##### Given information #####
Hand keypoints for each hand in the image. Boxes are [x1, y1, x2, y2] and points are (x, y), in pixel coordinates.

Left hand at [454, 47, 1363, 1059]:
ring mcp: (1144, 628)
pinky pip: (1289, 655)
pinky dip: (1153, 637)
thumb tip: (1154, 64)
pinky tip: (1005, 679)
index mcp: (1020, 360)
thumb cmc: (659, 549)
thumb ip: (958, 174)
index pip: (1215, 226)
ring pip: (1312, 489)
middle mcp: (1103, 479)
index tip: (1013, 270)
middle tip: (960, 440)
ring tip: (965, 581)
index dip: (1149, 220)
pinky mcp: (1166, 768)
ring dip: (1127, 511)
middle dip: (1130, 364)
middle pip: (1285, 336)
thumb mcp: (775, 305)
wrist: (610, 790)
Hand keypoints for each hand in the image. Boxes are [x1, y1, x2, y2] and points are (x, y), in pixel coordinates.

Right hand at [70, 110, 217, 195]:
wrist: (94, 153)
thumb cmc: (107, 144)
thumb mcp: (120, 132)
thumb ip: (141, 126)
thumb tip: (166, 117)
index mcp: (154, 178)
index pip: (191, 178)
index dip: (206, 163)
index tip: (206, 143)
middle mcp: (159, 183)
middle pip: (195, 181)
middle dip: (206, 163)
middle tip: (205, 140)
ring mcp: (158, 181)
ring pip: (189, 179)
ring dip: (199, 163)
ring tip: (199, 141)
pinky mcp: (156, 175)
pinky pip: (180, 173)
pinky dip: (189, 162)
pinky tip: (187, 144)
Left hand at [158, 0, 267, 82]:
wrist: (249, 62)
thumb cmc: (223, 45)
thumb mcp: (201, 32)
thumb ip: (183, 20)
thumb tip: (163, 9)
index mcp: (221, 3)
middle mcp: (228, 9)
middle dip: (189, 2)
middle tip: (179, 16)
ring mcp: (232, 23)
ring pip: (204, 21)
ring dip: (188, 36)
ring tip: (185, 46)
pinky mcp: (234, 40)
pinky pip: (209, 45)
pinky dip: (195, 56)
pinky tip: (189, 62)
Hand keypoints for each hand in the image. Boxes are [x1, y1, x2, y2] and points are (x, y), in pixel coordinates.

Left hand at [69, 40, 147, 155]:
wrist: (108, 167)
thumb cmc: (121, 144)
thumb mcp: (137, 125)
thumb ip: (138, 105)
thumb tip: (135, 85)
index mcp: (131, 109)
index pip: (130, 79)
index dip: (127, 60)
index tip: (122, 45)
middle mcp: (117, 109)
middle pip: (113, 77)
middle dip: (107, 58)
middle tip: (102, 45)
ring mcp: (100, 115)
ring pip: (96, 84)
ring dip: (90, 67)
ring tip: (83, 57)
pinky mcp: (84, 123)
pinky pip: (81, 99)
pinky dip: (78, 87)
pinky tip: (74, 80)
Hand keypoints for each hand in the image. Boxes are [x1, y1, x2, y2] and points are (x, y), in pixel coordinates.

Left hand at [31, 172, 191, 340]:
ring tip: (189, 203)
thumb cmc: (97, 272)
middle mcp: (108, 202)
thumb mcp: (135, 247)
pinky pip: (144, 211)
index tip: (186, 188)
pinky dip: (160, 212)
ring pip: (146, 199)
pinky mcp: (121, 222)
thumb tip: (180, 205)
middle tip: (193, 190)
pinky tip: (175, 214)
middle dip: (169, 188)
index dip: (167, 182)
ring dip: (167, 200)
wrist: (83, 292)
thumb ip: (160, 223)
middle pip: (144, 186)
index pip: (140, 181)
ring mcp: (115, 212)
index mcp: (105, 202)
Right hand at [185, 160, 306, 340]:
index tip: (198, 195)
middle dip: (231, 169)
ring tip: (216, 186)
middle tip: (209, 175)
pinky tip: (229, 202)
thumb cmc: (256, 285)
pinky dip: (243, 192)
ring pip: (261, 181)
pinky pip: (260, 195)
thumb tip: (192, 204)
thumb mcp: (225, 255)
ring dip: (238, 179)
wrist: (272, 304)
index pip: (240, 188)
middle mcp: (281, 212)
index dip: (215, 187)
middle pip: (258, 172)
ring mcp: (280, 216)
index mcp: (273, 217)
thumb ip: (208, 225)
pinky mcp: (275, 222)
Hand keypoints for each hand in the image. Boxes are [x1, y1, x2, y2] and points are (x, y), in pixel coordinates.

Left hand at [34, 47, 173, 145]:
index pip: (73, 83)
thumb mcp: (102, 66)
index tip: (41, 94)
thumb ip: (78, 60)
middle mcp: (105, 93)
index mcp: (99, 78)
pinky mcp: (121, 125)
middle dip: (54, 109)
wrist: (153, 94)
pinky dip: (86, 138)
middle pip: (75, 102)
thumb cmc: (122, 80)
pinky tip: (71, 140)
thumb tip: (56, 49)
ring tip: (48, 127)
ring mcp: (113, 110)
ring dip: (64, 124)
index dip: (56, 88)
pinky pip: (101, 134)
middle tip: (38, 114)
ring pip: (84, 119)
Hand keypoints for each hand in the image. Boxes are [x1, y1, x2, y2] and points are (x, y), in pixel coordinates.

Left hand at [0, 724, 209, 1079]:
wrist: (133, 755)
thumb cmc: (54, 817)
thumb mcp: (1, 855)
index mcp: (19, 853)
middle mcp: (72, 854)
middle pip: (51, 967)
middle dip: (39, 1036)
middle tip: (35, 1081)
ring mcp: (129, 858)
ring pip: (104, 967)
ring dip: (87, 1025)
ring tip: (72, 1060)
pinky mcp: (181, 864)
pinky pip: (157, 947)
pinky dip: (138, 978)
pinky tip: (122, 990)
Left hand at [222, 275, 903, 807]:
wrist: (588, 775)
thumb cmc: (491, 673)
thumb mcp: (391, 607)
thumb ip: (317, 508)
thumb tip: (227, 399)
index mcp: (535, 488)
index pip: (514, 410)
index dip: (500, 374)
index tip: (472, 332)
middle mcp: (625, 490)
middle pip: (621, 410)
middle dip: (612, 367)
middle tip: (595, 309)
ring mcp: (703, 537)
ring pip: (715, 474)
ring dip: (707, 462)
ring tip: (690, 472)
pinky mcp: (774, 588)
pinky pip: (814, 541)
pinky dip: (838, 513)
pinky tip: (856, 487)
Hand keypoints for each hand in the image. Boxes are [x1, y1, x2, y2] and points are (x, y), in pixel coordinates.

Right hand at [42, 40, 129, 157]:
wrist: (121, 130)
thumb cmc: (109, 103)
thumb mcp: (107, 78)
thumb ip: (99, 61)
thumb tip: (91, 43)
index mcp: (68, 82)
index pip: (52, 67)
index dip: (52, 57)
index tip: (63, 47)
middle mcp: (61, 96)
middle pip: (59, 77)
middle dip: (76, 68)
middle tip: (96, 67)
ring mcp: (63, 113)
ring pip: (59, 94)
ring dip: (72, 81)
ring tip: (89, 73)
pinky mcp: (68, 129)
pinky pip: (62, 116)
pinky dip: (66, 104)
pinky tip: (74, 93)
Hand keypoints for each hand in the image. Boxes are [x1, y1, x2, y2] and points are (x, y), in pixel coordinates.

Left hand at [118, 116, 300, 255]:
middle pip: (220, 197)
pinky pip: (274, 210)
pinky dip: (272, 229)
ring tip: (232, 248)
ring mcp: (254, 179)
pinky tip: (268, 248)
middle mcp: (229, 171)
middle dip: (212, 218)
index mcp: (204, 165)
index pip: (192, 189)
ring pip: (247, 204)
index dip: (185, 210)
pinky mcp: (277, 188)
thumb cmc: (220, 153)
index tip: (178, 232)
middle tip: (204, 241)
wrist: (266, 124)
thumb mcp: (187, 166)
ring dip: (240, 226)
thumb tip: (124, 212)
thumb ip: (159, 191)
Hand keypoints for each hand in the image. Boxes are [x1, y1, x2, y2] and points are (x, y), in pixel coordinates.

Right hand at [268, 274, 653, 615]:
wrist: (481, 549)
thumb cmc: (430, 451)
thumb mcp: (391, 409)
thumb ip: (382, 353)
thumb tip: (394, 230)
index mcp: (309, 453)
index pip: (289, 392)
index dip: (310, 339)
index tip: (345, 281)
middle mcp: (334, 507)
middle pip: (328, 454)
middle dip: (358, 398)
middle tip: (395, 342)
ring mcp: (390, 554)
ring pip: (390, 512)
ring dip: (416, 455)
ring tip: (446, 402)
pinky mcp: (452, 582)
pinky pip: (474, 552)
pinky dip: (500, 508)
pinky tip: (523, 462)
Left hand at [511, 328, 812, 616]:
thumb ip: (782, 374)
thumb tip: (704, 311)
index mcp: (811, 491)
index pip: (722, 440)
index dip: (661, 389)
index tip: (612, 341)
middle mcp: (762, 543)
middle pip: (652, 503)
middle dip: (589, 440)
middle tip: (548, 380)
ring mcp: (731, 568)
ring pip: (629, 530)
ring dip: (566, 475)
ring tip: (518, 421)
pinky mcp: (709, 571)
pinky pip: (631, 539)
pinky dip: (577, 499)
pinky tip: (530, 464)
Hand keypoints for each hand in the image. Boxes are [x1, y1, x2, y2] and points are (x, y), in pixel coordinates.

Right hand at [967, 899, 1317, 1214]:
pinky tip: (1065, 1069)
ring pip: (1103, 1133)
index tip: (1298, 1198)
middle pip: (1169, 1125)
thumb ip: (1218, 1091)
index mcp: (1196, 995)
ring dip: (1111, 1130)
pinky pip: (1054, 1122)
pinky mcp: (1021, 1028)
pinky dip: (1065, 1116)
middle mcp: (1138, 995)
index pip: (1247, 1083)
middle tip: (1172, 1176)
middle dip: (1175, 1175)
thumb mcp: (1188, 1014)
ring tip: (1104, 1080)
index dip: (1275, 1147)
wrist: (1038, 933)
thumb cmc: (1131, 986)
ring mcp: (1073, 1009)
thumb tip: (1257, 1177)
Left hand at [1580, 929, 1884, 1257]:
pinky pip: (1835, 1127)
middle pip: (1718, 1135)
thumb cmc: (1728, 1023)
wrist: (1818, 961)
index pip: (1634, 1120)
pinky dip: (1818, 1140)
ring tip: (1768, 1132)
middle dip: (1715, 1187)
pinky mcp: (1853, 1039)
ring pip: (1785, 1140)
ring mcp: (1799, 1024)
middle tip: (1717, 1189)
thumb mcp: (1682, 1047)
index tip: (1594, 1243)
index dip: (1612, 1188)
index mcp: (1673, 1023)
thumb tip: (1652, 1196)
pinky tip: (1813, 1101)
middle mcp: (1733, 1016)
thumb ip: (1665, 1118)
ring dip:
#####
Retype the entries above exactly, but only from the line containing "index pip: (191, 178)" through the line containing "pinky mcp: (156, 175)", both included.

index pip: (191, 178)
index dip: (206, 163)
index tip: (206, 143)
middle mcp: (159, 183)
middle pip: (195, 181)
middle dip: (206, 163)
middle tip: (205, 140)
ring mcp: (158, 181)
ring pip: (189, 179)
ring dip: (199, 163)
ring tip: (199, 141)
pinky mcp: (156, 175)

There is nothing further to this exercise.